Loi électorale au Sénégal : Sonko pourrait-il se présenter en 2029 ?

loi électorale au Sénégal : une opportunité pour Ousmane Sonko en 2029 ?

Le président Bassirou Diomaye Faye a récemment signé une réforme électorale susceptible de modifier le paysage politique sénégalais. Parmi ses conséquences, l’ouverture d’une porte vers une potentielle candidature d’Ousmane Sonko à la présidentielle de 2029.

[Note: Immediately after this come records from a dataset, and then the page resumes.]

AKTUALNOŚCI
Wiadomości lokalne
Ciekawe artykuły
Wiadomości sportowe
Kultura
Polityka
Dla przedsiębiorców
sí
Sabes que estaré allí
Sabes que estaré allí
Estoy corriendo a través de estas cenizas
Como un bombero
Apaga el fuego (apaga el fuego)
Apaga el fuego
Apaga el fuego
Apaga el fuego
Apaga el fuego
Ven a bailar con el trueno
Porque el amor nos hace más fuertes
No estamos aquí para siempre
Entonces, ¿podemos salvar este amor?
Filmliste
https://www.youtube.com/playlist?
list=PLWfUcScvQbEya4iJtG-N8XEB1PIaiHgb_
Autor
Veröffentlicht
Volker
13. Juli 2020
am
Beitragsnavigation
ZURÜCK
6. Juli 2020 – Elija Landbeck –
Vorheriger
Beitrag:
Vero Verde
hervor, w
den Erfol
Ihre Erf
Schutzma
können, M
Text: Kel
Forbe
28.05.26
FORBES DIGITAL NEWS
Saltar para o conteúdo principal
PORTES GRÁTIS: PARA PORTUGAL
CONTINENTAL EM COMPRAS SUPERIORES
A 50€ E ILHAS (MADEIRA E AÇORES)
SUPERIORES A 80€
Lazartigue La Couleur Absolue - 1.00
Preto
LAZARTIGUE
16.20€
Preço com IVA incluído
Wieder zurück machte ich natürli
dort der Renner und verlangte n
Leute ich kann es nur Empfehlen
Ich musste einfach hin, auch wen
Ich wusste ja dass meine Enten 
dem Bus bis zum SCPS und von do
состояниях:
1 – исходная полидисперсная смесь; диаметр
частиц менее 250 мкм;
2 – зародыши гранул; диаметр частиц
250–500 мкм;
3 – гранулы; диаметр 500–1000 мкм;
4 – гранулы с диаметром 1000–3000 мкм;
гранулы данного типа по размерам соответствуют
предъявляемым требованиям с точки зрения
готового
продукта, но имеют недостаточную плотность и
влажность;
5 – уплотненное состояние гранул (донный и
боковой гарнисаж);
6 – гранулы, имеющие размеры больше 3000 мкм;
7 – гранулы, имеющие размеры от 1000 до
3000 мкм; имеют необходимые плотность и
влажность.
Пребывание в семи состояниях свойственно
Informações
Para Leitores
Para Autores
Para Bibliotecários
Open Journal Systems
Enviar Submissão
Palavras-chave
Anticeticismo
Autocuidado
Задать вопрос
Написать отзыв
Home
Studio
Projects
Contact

scène politique du Sénégal avec Ousmane Sonko et Bassirou Diomaye Faye

Cette nouvelle législation introduit des changements majeurs concernant les droits civiques. Elle limite désormais à cinq ans la durée d’inéligibilité après une condamnation, tout en offrant un effet rétroactif. Une évolution qui pourrait permettre à l’actuel Premier ministre de se présenter à l’élection présidentielle.

Un parcours politique marqué par des obstacles

L’exclusion de 2024 et la victoire de Faye

En 2024, Ousmane Sonko avait été empêché de participer à la présidentielle après une condamnation pour diffamation, confirmée par la Cour suprême. Il avait alors soutenu la candidature de Bassirou Diomaye Faye, qui avait finalement remporté le scrutin. Sonko, élu député la même année, avait renoncé à son siège pour conserver son poste de chef du gouvernement.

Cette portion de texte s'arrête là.